The lines below that include the word "settled" are to be reported.

Records from a data collection ::
------------------------

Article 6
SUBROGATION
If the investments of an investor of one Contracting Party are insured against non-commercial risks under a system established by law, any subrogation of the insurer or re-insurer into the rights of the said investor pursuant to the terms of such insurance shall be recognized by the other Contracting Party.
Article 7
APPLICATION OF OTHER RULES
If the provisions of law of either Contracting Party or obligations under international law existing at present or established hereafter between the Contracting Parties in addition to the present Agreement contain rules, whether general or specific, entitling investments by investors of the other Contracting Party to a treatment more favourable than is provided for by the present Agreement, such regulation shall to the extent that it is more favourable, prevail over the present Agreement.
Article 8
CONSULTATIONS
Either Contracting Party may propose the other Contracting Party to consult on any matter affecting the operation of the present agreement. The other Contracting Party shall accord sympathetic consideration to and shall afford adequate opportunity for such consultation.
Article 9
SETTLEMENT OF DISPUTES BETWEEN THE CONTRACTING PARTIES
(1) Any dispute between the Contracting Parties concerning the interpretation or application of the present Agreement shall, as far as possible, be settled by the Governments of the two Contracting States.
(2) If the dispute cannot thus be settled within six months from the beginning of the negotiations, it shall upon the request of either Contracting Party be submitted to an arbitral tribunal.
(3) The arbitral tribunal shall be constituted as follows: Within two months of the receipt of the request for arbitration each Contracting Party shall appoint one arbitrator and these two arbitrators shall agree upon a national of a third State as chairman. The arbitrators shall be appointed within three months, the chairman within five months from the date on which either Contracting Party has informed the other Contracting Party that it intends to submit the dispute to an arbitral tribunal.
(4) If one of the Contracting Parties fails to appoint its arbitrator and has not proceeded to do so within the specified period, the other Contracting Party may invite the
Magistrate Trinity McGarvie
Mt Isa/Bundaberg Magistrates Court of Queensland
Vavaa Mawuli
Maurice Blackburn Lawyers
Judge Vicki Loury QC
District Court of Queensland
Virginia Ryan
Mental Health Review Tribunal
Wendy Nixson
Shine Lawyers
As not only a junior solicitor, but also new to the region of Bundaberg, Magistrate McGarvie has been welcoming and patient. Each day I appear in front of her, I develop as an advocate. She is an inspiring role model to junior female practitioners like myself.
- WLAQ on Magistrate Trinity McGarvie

------------------------

Solution to this problem ::
(1) Any dispute between the Contracting Parties concerning the interpretation or application of the present Agreement shall, as far as possible, be settled by the Governments of the two Contracting States.
(2) If the dispute cannot thus be settled within six months from the beginning of the negotiations, it shall upon the request of either Contracting Party be submitted to an arbitral tribunal.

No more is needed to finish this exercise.